TASK INSTRUCTIONS
What should be copied is the stretch of entries below from the line with "Feriado Nacional" up to and including the line with "AIR JORDAN 3", exactly and without images.

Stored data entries
□ □ □ □ □

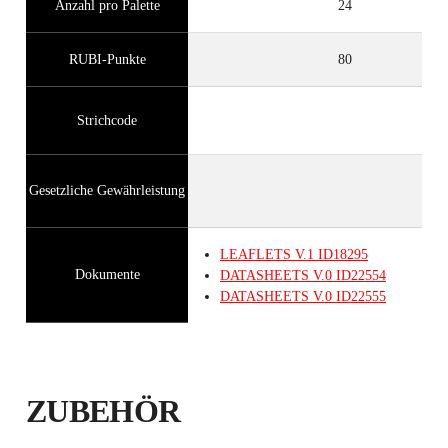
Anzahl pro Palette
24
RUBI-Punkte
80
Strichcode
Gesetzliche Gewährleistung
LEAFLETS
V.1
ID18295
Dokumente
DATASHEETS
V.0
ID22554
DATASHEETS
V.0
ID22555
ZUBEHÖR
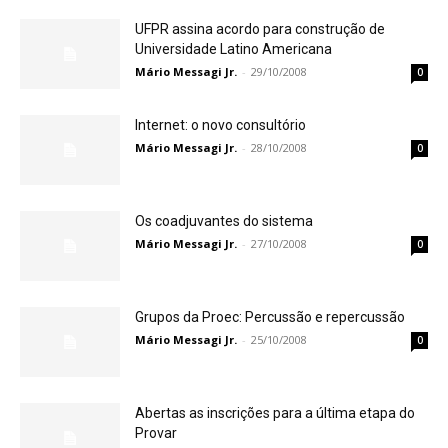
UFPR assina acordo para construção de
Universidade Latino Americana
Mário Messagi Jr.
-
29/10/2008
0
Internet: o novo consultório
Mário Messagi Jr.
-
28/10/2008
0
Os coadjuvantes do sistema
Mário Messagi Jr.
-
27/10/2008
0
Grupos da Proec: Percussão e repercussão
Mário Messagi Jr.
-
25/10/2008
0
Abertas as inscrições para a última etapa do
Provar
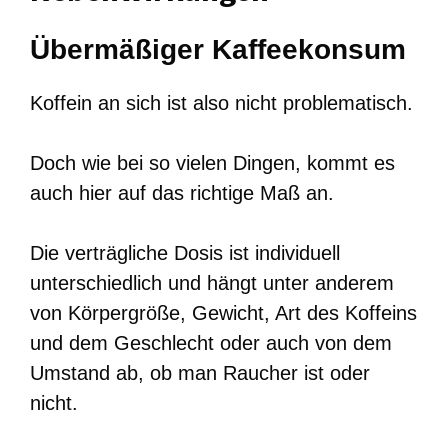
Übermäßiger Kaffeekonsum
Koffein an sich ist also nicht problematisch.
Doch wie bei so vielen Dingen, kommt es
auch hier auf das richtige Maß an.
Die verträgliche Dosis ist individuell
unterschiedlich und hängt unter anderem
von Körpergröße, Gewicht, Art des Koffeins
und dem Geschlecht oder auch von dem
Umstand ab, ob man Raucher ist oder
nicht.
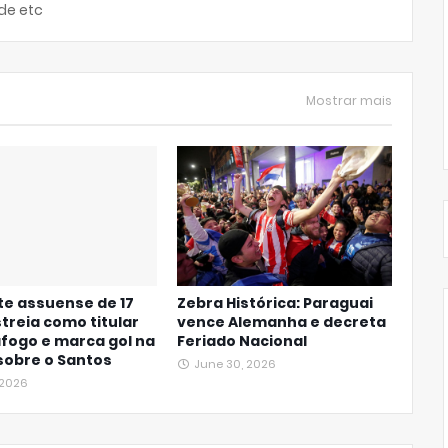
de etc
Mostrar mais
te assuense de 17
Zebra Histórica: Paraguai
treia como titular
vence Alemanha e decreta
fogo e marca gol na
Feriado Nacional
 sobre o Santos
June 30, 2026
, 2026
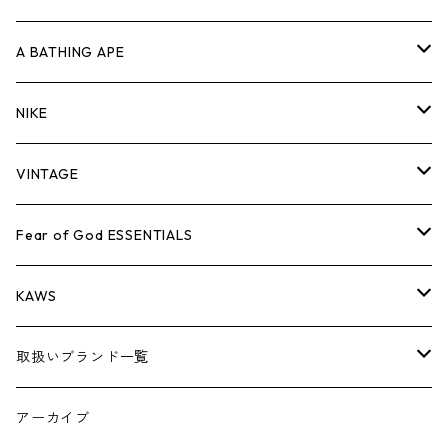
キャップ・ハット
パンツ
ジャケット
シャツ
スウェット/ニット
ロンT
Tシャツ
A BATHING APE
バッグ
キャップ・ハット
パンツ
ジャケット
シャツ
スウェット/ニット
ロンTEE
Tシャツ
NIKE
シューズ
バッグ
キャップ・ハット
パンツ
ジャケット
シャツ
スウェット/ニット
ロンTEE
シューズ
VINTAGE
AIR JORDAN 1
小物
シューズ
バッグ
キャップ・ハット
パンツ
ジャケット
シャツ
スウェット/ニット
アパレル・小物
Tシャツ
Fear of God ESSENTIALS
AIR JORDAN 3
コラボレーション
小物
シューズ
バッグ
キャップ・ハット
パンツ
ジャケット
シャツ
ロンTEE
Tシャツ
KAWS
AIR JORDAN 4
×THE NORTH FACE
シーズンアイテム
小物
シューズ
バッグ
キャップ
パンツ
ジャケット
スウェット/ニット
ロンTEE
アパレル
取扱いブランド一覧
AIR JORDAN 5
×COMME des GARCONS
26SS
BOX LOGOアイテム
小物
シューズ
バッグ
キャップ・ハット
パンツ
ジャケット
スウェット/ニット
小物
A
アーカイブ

□ □ □ □ □

RESULT OF THIS EXERCISE
Feriado Nacional
 sobre o Santos
June 30, 2026
, 2026
キャップ・ハット
パンツ
ジャケット
シャツ
スウェット/ニット
ロンT
Tシャツ
A BATHING APE
バッグ
キャップ・ハット
パンツ
ジャケット
シャツ
スウェット/ニット
ロンTEE
Tシャツ
NIKE
シューズ
バッグ
キャップ・ハット
パンツ
ジャケット
シャツ
スウェット/ニット
ロンTEE
シューズ
VINTAGE
AIR JORDAN 1
小物
シューズ
バッグ
キャップ・ハット
パンツ
ジャケット
シャツ
スウェット/ニット
アパレル・小物
Tシャツ
Fear of God ESSENTIALS
AIR JORDAN 3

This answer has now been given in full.